The article aims to introduce the corpus of broadcast media (radio and television), which was compiled in the framework of the project Lithuanian Language: Ideals, Ideologies and Identity Shifts to the academic community. The corpus includes about 63 hours of transcribed recordings from 1960 to 2010. The article discusses theoretical principles of corpus sampling, which were based on the criteria of time periods and genres; the methodological issues encountered when constructing the sampling scheme; shares the practical experience of selecting and gathering recordings to be included into the corpus; and presents the actual structure of the corpus.

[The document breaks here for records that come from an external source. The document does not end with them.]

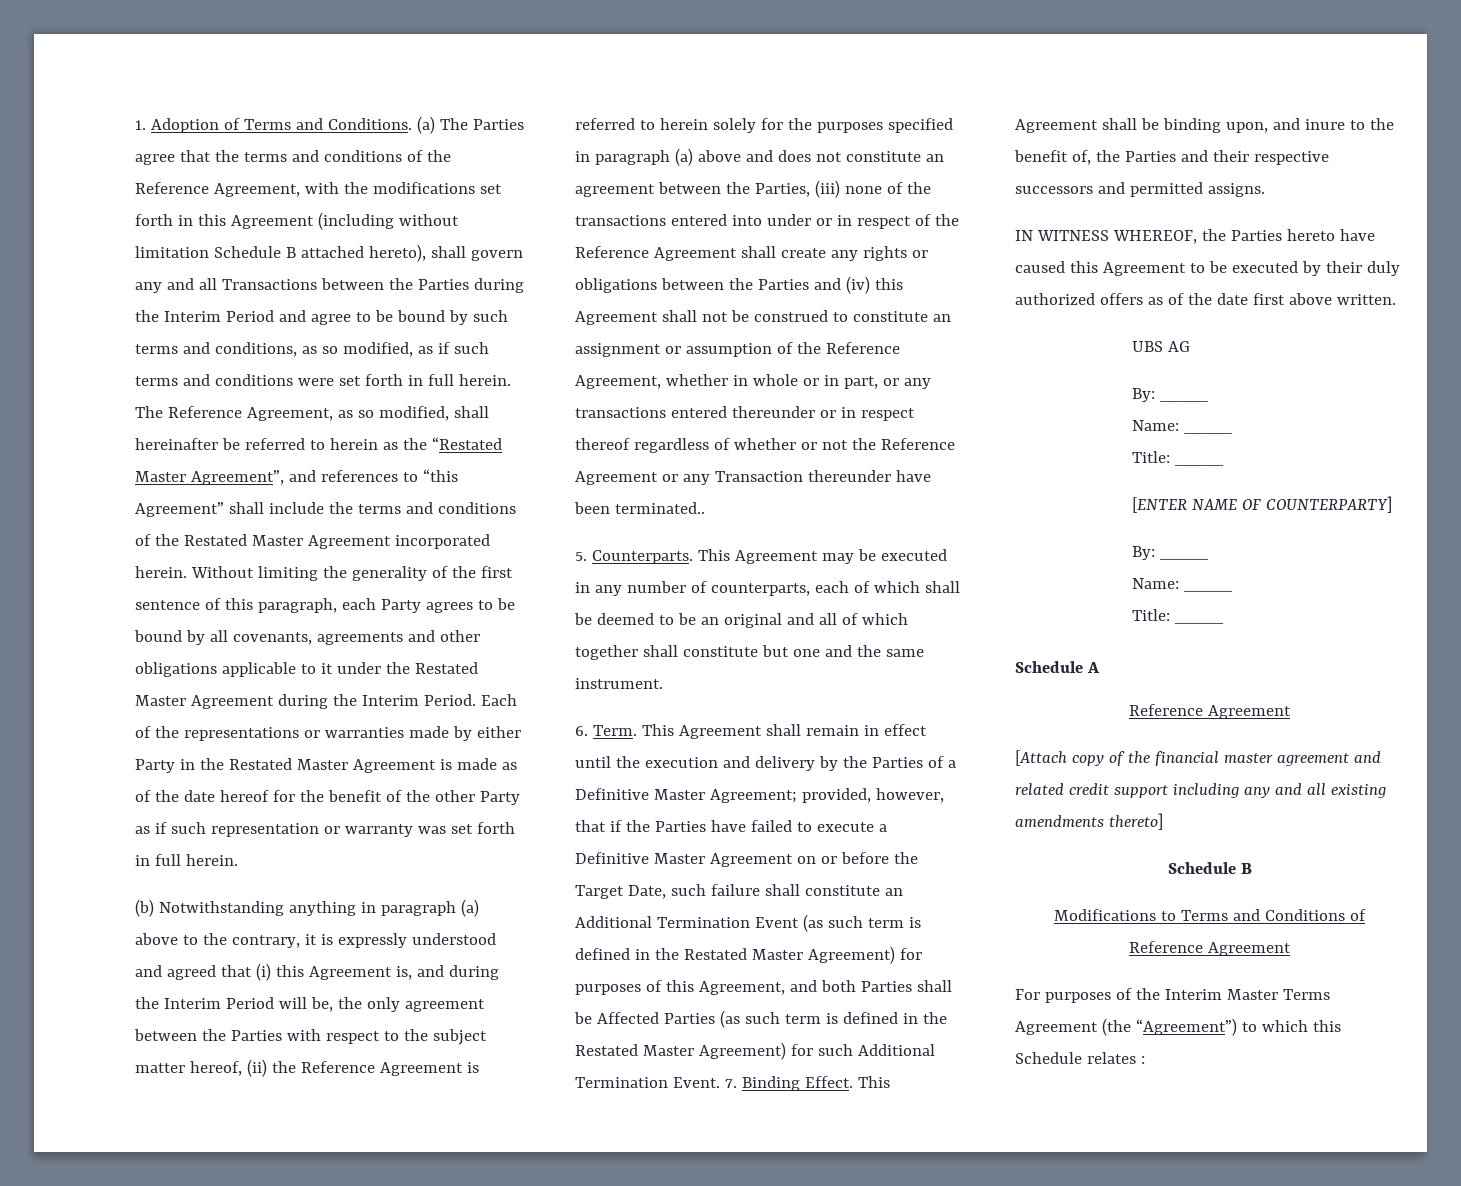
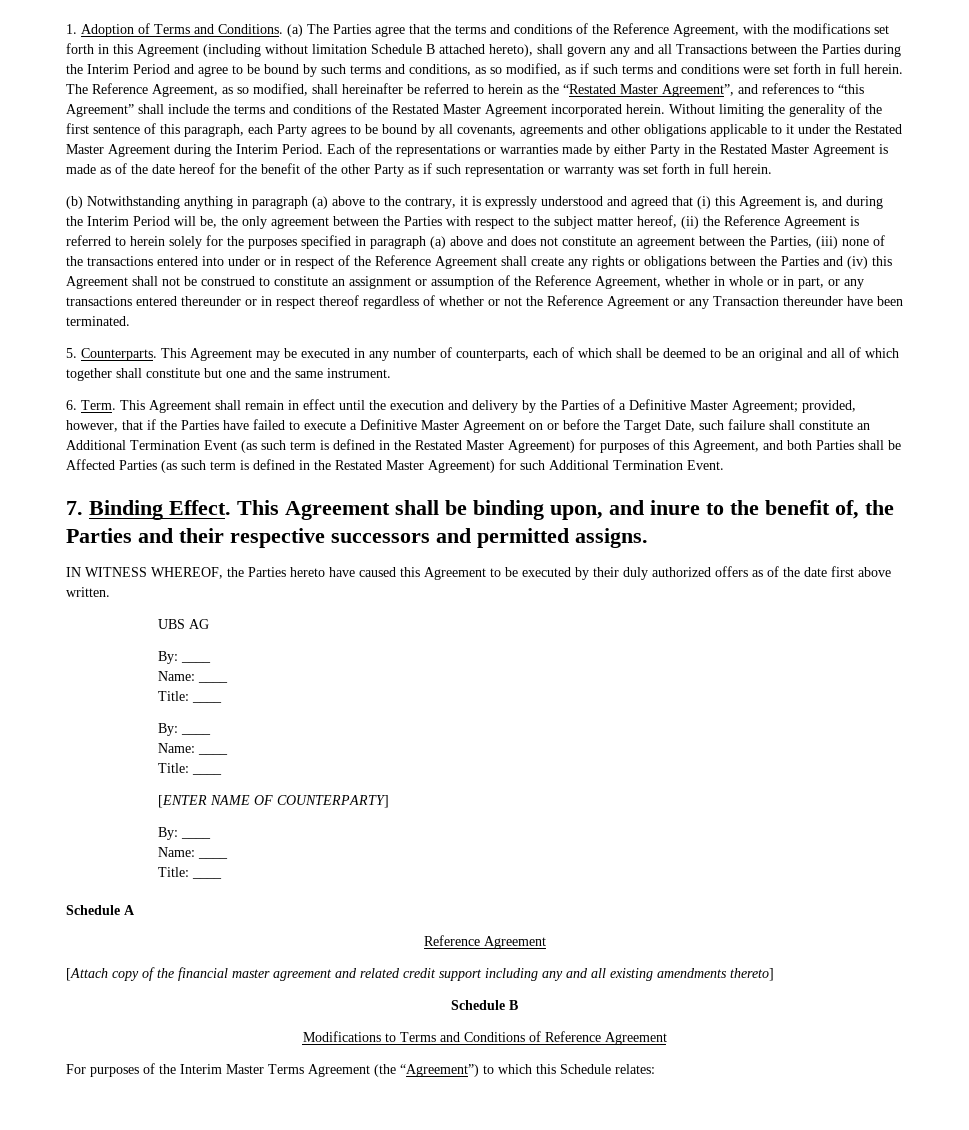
[614,502,705,514] terminated.. -> [66,316,130,326] terminated.
(720, 1082) none -> (724, 465) //
(1224, 464) none -> [158,723,212,736] [158,743,196,753] [198,753,229,755] [158,763,190,773] [192,773,223,775] // By: ____ // Name: ____ // Title: ____
[1086,1052,1145,1064] relates : -> [615,1064,655,1074] relates:

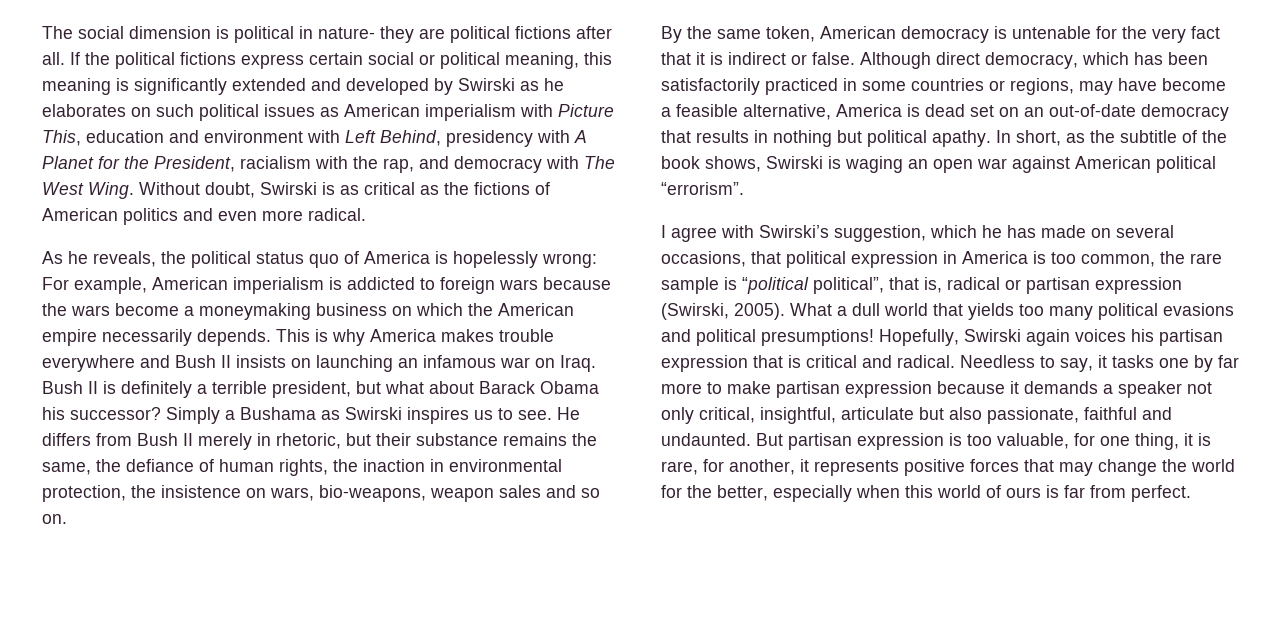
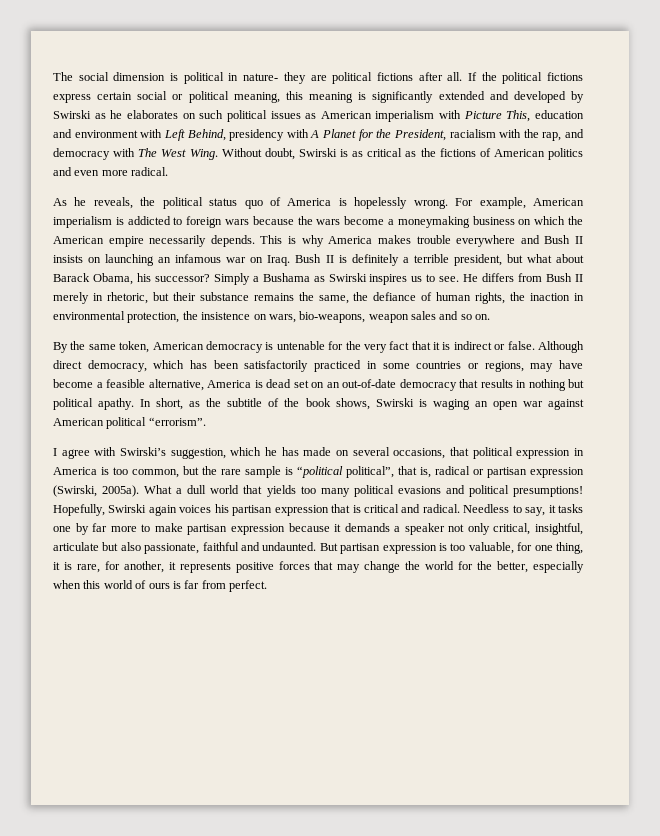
[542,253,597,268] wrong: -> [413,199,448,209] wrong.
[540,381,599,394] Obama -> [92,273,133,285] Obama,
(1155, 260) none -> [183,466,199,475] but
[734,303,785,320] 2005). -> [102,485,140,497] 2005a).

One of the main requirements for any corpus is its representativeness and balance. One possible way to achieve them is to distinguish objectively defined text types and to build the corpus along these lines. Thus the composition of the corpus of the broadcast media was designed on the basis of two criteria: periods of broadcast media development and genre. There are three periods distinguished: Soviet 1960–1987, transitional 1988–1992 and contemporary 1993–now. In respect of genre, three groups of programs are included: talk programs (further subdivided into the types of interview, debate and talk-show); documentaries, features and journal programs; information programs. The article discusses problems that were encountered when trying to implement the corpus along these lines: problems of availability of materials due to technological peculiarities of different periods and organisational factors of archive institutions; the issue of balance between the periods; the problems of genre comparability and different extent of diversity of genres in different periods, and continuity of genres.

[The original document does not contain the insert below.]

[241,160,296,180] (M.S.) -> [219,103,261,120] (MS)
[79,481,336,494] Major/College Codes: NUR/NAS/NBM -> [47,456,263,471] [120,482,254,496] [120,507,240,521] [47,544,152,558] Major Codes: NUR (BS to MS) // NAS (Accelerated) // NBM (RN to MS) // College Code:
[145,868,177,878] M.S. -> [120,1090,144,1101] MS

Finally, the composition and the size of the corpus are presented (63 hours of recordings, about 350 thousand words). The paper concludes that despite the limited availability of materials and other problems discussed above which is why the corpus cannot be regarded as perfectly representative and balanced, it is sufficient for research into public language change. This was confirmed by tentative research studies done on its basis. The corpus meets the usual technical requirements: the transcriptions have been made in CLAN software developed within the CHILDES project, the recordings have been transcribed, coded and morphologically annotated following the conventions of the CHILDES project, the speakers have been assigned individual codes, and the transcriptions have been linked to the sound/image files.
This work is licensed under a Creative Commons Attribution 4.0 International License.